Innocent Realism: Susan Haack

This is from an interview with Susan Haack (Haack.interview–warning pdf).  Aside from her Philosophy of Logics textbook, I’m completely ignorant of her work, for the most part.

CB: Could you tell us more about Innocent Realism?

SH: It is, I hope, a metaphysical position that can accommodate the most robust realist intuitions to the most sophisticated anti-realist objections. The main ideas are something like this. The world — the one, real world — is independent of how we believe it to be. In saying this, obviously, the Innocent Realist repudiates both the irrealist thesis that there is no real world, and the pluralist thesis that there are many. However, she of course allows that human beings intervene in the world, and that we, and our physical and mental activities, are part of the world. The one, real world, in other words, is heterogeneous: there are, besides natural things and events, human artifacts of every kind, social institutions, and the theories, depictions, and imaginative constructions of scientists, artists, poets, novelists. etc..Adapting an idea from Peirce (who was in turn adapting an idea from Duns Scotus), the Innocent Realist construes “real” as meaning “independent of how you, or I, or anyone believes it to be”; and as contrasting with “fictional, a figment, imaginary.” Scientific theories are real; and so are works of fiction.

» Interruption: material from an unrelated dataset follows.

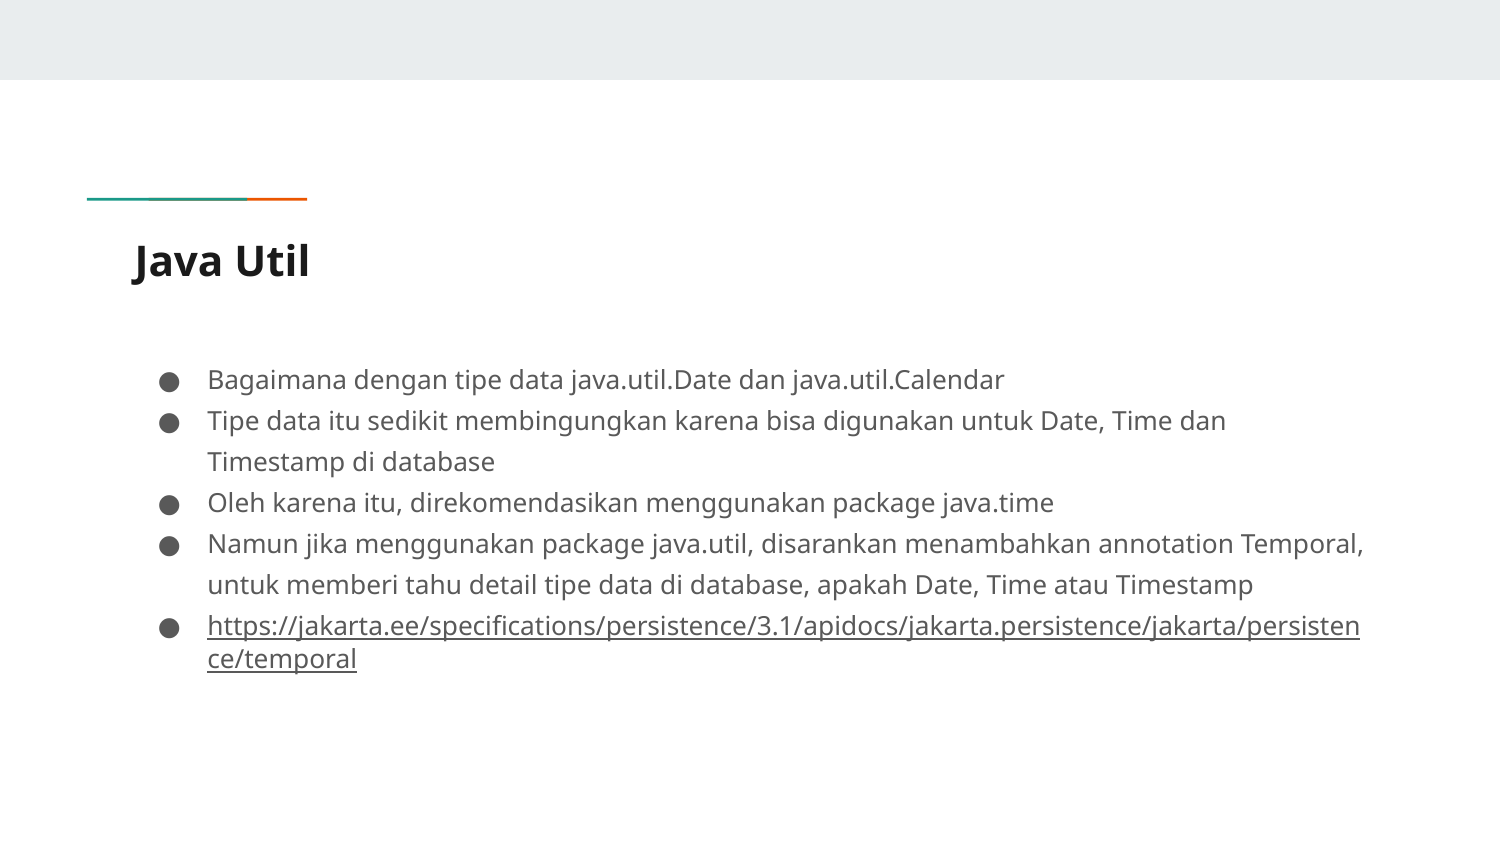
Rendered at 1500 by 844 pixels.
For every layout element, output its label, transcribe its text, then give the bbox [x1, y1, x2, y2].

title Java Util [119, 216, 1381, 305]
list Bagaimana dengan tipe data java.util.Date dan java.util.Calendar Tipe data itu sedikit membingungkan karena bisa digunakan untuk Date, Time dan Timestamp di database Oleh karena itu, direkomendasikan menggunakan package java.time Namun jika menggunakan package java.util, disarankan menambahkan annotation Temporal, untuk memberi tahu detail tipe data di database, apakah Date, Time atau Timestamp https://jakarta.ee/specifications/persistence/3.1/apidocs/jakarta.persistence/jakarta/persistence/temporal [119, 341, 1381, 712]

But the explanations scientists imagine, when they are successful, are true, and the laws they imagine real; while fictional characters and events are precisely not real, but imaginary.  Though very fallibly and imperfectly, we humans are able to know something of how the world is. This is possible only because we have sense organs able to detect information about particular things around us, and the intellectual capacity to make generalizations about them; and because the things around us are of kinds and subject to laws.

We describe the world, sometimes truly, sometimes falsely. Whether a synthetic description is true or is false depends on what it says (which is a matter of human convention) and on how the things in the world it describes are. There are many different true descriptions of the world, in different vocabularies. All these many different truths must somehow fit together: there can’t be rival, incompatible truths or “knowledges.” But this doesn’t mean that all the truths about the world must fit together by being reducible to a privileged class of truths in a privileged vocabulary; I see the truths of the social sciences as “fitting together” with the truths of the natural sciences more in the way a road map can be superimposed on a contour map of the same territory.